According to a letter obtained by FOX Business, billionaire Ken Griffin has announced he will be moving his hedge-fund firm Citadel Securities from Chicago to Miami.

In a memo to employees, Griffin called Miami a city of diversity and suggested that it would offer a better up a better environment. He did not directly cite Chicago's infamous crime stats, but a source suggested that this was a factor in the decision to move the company.

Griffin has already made the move to the Sunshine State.

The move came a month after a billionaire doubled down on his attempt to boot the Democratic incumbent Gov. Griffin provided GOP candidate Richard Irvin with $25 million in campaign funds after initially providing $20 million in seed money.

It is not clear if he will try to turn the Illinois governor's seat red in a state that has trended blue in every presidential election since 1992.

Griffin's wealth will likely be a loss in Chicago, which received more than $600 million in gift donations to educational, cultural, medical and civic organizations.

According to the Bloomberg Billionaires Index, the hedge-fund billionaire is one of the 50 richest individuals in the world and is believed to be worth $28.9 billion.

The future of Citadel will be important for Chicago as many of our colleagues have deep ties to Illinois, Griffin wrote. Over the past year, many of our Chicago teams have asked to move to Miami, New York and our other offices around the world.

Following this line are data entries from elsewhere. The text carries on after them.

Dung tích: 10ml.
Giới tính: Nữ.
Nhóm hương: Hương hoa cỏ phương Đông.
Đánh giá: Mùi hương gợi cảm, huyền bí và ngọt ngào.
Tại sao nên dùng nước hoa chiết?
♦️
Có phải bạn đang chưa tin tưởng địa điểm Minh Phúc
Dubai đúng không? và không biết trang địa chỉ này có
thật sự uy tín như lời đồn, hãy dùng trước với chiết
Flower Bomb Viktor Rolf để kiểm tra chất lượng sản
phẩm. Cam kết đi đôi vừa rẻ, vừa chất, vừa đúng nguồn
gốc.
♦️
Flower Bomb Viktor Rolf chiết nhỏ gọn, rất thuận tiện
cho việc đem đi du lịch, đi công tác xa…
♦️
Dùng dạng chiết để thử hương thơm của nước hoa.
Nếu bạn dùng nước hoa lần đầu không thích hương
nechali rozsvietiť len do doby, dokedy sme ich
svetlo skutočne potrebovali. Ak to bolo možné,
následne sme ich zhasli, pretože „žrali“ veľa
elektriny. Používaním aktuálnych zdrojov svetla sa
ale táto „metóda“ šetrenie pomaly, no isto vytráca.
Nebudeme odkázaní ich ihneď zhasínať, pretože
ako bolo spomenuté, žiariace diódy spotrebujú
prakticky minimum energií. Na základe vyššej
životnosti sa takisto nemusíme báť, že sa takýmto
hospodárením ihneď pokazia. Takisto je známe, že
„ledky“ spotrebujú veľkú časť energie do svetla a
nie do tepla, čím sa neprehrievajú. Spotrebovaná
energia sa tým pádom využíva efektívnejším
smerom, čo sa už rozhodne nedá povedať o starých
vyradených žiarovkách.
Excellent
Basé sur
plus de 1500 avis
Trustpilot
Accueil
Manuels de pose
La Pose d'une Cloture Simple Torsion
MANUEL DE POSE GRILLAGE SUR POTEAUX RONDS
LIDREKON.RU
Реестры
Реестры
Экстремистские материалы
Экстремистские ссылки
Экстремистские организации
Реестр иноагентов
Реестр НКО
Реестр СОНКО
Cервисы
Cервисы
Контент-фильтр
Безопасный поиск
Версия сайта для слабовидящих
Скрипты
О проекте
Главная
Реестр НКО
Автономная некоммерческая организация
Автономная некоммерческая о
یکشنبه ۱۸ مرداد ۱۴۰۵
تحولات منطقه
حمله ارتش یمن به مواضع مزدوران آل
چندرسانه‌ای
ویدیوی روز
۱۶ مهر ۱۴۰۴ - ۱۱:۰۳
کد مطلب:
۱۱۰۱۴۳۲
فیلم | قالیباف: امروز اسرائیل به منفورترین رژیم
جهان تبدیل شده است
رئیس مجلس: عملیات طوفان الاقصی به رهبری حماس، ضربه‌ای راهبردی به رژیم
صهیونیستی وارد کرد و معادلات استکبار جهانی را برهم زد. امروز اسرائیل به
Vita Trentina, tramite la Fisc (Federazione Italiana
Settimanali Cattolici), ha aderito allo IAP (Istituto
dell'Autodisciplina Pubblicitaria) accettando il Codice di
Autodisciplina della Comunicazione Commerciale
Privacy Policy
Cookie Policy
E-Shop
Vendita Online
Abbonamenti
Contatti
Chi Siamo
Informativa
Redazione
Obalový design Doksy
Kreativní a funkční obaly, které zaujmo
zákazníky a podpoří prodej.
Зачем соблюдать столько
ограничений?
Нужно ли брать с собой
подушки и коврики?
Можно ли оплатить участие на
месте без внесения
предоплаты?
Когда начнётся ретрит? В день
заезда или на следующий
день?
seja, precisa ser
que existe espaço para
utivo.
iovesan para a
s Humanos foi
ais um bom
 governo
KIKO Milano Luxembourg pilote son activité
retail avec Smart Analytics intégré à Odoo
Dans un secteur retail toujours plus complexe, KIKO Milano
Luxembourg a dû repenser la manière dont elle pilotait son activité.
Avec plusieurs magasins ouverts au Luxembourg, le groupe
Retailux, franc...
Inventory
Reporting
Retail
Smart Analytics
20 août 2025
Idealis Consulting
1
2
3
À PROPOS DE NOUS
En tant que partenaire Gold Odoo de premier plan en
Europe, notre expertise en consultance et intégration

The move to Miami is expected to be a multi-year process and not all of the roughly 2,600 employees in Chicago will be expected to make the 1,200-mile move.

Griffin has long been critical of Chicago's crime rate and viewed it as a lackluster response by the Democratic governor.

The billionaire threatened to move the $51 billion business out of Illinois earlier this year and listed crime as a chief reason.

If people aren't safe here, they're not going to live here, he told the Wall Street Journal in April. I had several colleagues mugged at gunpoint. I had a colleague stabbed on the way to work. There are countless cases of burglary. That is a really hard backdrop to draw talent to your city from. Caterpillar and Boeing, both headquartered in Chicago, announced they were moving out of the city earlier this month.